Un stratège froid et nordique contre un talent impulsif et méridional
Comment l’analyse physiologique de la performance et la tactique d’équipe déterminent le cyclisme professionnel moderne
Le Tour de France (TdF) de cette année a été difficile à égaler en termes de suspense, les deux stars de la scène, Vingegaard et Pogacar, se sont longtemps livrés un duel à armes égales. Les 16e et 17e étapes ont révélé que l’un des deux a été systématiquement usé sans s’en rendre compte au début, dans une débâcle dramatique. Si l’on compare le palmarès et les caractéristiques physiologiques des deux protagonistes [6] [8], Pogacar semble être nominalement l’athlète le plus talentueux. Vingegaard, quant à lui, est soutenu par une équipe extrêmement bien dotée de « porteurs d’eau » et de scientifiques sportifs externes, qui font en fin de compte la fine différence entre la victoire et la défaite. Les hommes de terrain de classe mondiale qui assistent Vingegaard dans la compétition feraient partie de n’importe quelle équipe moyenne du Tour ou seraient au moins les capitaines de route. Qu’il s’agisse de Dylan van Baarle, Christophe Laporte, Nathan van Hooydonck ou Tiesj Benoot en tant que coureurs à toute épreuve, du coureur polyvalent Wout van Aert ou des grimpeurs Sepp Kuss et Wilco Keldermann, le potentiel de cette troupe pour tenir son capitaine Vingegaard à l’écart du vent ou pour préparer des attaques décisives ou pour contrer celles de la concurrence est inépuisable. L’équipe UAE de Pogacar s’était elle aussi fortement équipée, avec Adam Yates, Rafal Majka, Marc Soler, Matteo Trentin, Vegard Stake Laengen, Mikkel Bjerg et Felix Großschartner. L’utilisation des forces individuelles était cependant à nouveau, comme en 2022, réalisée de manière plus efficace par Jumbo-Visma.
Toute la préparation de Pogacar pour le Tour 2023 a été complètement ratée, tant sur le plan psychologique que physique. Les querelles internes à l’équipe autour du mentor de Pogacar, Allan Peiper, ont déjà été le premier coup porté au printemps 2023 par le Slovène [1]. Cela aurait été comparable si Vingegaard avait dû se passer du maître d’œuvre de Jumbo Visma, Grischa Niermann, qui est d’ailleurs un autre dopé de l’histoire récente du cyclisme, dont les antécédents sont encore nombreux dans le milieu cycliste actuel [2]. La chute de Pogacar lors de la classique de la Coupe du monde Liège-Bastogne-Liège a complètement bouleversé son planning. Certaines découvertes concernant sa phase de rééducation révèlent des erreurs fondamentales qui l’ont finalement désavantagé face à Vingegaard et Jumbo-Visma. « En raison de son entrée précoce dans l’entraînement au rouleau, il a eu des problèmes en raison d’une posture de protection. « J’ai dû travailler un peu plus avec des physiothérapeutes et des ostéopathes. Je n’avais jamais fait ça auparavant« , a déclaré le jeune homme de 24 ans ». [3] Et de poursuivre : « Pogacar n’a pas pu s’entraîner sur la route pendant cinq semaines. Par moments, il ne roulait que sur le rouleau ». [4]
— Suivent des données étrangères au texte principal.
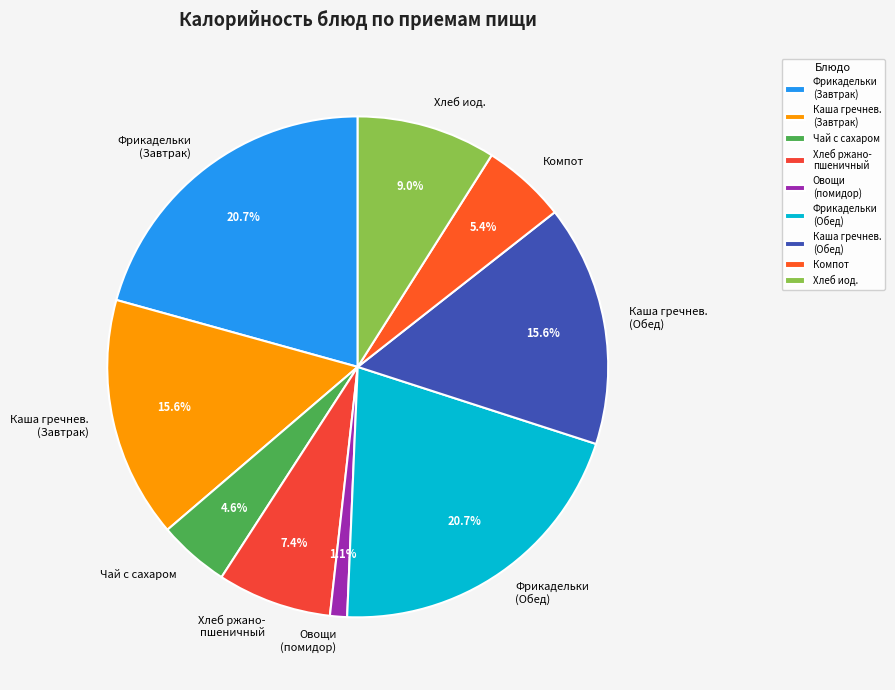

Which category has the smallest portion of the pie?

Овощи (помидор)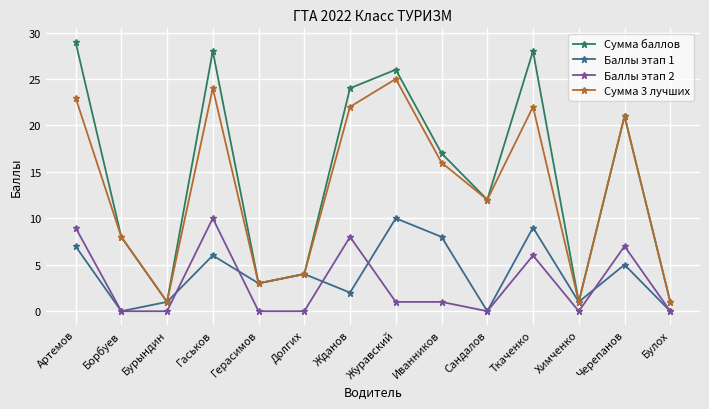

How many interior local peaks does the Сумма баллов series have?

4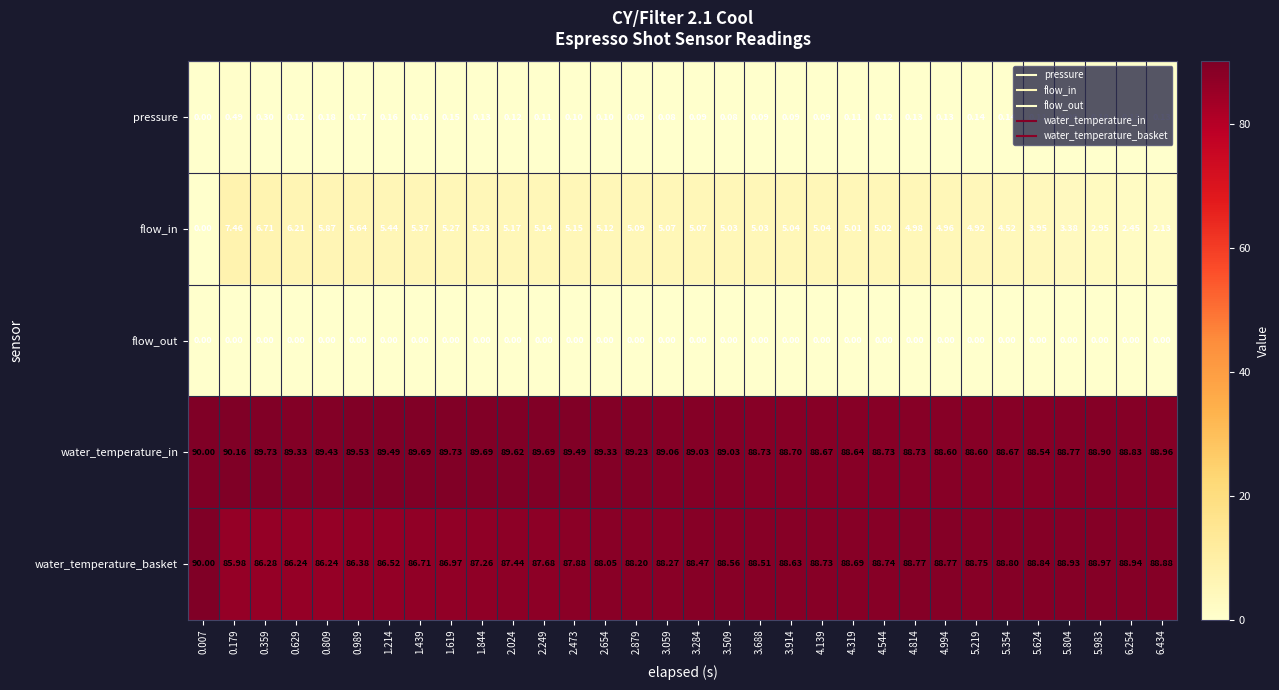

List the series in order of their peak value, highest first.

water_temperature_in, water_temperature_basket, flow_in, pressure, flow_out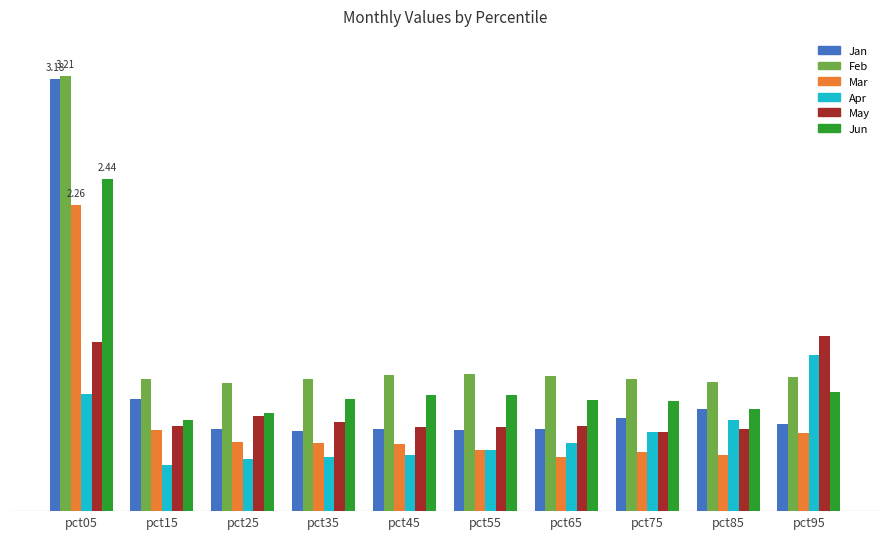

What is the average value of the Jan series?

0.9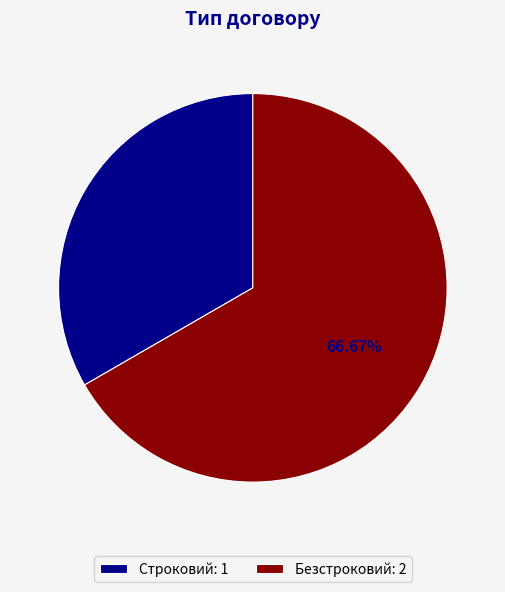

Rank the categories by value from lowest to highest.

Строковий, Безстроковий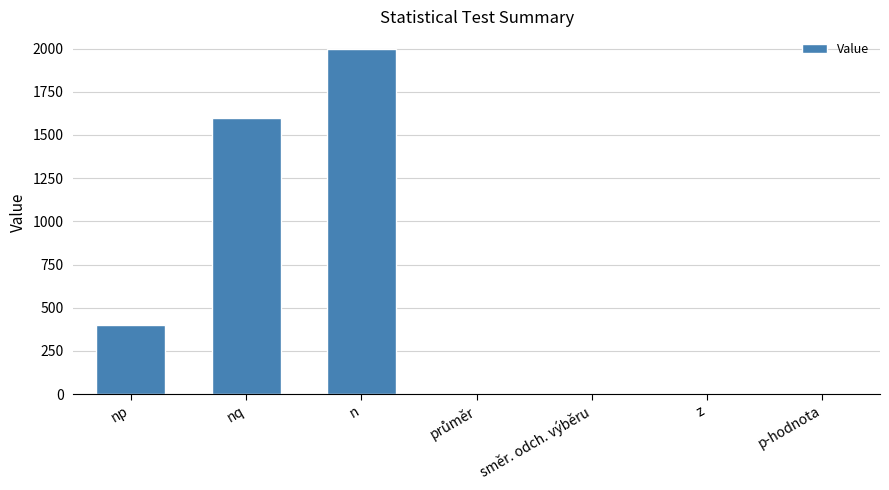

What is the maximum value shown in the chart?

2000.0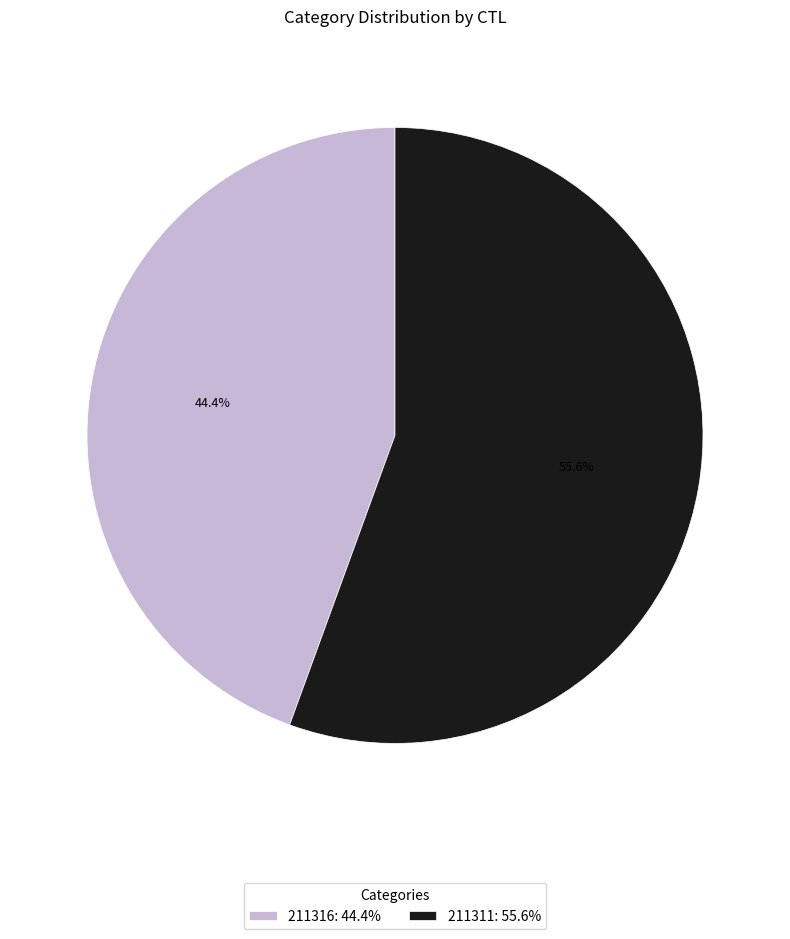

Which category has the biggest portion of the pie?

211311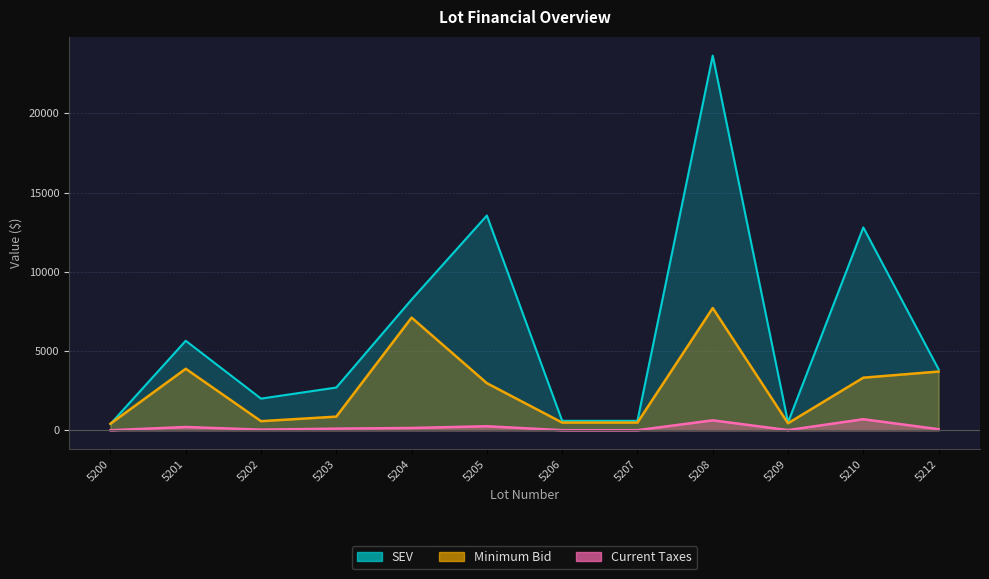

Reading left to right, extract all data points from this chart.

Minimum Bid: 5200=414.9	5201=3882.5	5202=577.3	5203=864.3	5204=7109.8	5205=2974.0	5206=487.7	5207=487.7	5208=7714.6	5209=445.6	5210=3320.3	5212=3707.0
Current Taxes: 5200=5.2	5201=208.7	5202=42.7	5203=105.9	5204=147.5	5205=257.6	5206=7.6	5207=7.6	5208=629.2	5209=14.6	5210=699.7	5212=70.0
SEV: 5200=400.0	5201=5650.0	5202=2000.0	5203=2700.0	5204=8250.0	5205=13550.0	5206=600.0	5207=600.0	5208=23640.0	5209=500.0	5210=12800.0	5212=3850.0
Selon des sources internes, Pogacar s’est beaucoup entraîné sur le vélo de contre-la-montre pour soulager son poignet pendant sa convalescence après sa fracture de l’os scaphoïde (scaphoïde), suite à sa chute lors de la Doyenne (Liège-Bastogne-Liège), au lieu de s’entraîner dans la position habituelle de son vélo de course sur route. Cela a des conséquences fatales dans l’adaptation des zones de travail musculaire sur le cycle de pédalage. Par rapport à la position assise normale, la position inclinée vers l’avant en contre-la-montre distend les glutens en éloignant l’origine et l’insertion, mais comprime surtout l’ensemble du groupe des quadriceps et des fléchisseurs de la hanche (m. iliopsoas) en rapprochant l’insertion et l’origine des muscles. Cette partie musculaire a alors tendance à se raccourcir, ce qui est à nouveau extrêmement problématique en position normale. Les groupes musculaires raccourcis sont alors susceptibles de subir des distensions ou des micro-ruptions en cas de sollicitation maximale, en position verticale. Il est possible que ce soit exactement ce qui s’est passé lors du contre-la-montre, lorsque Pogacar est passé au vélo de route avant la montée finale du parcours du contre-la-montre de la 16e étape. Cela expliquerait aussi pourquoi Pogacar, visible par son maillot déchiré à l’arrivée de la 17e étape, a été scotché des deux côtés à un endroit tout à fait inhabituel pour un cycliste professionnel, la partie inférieure de l’abdomen/l’aine.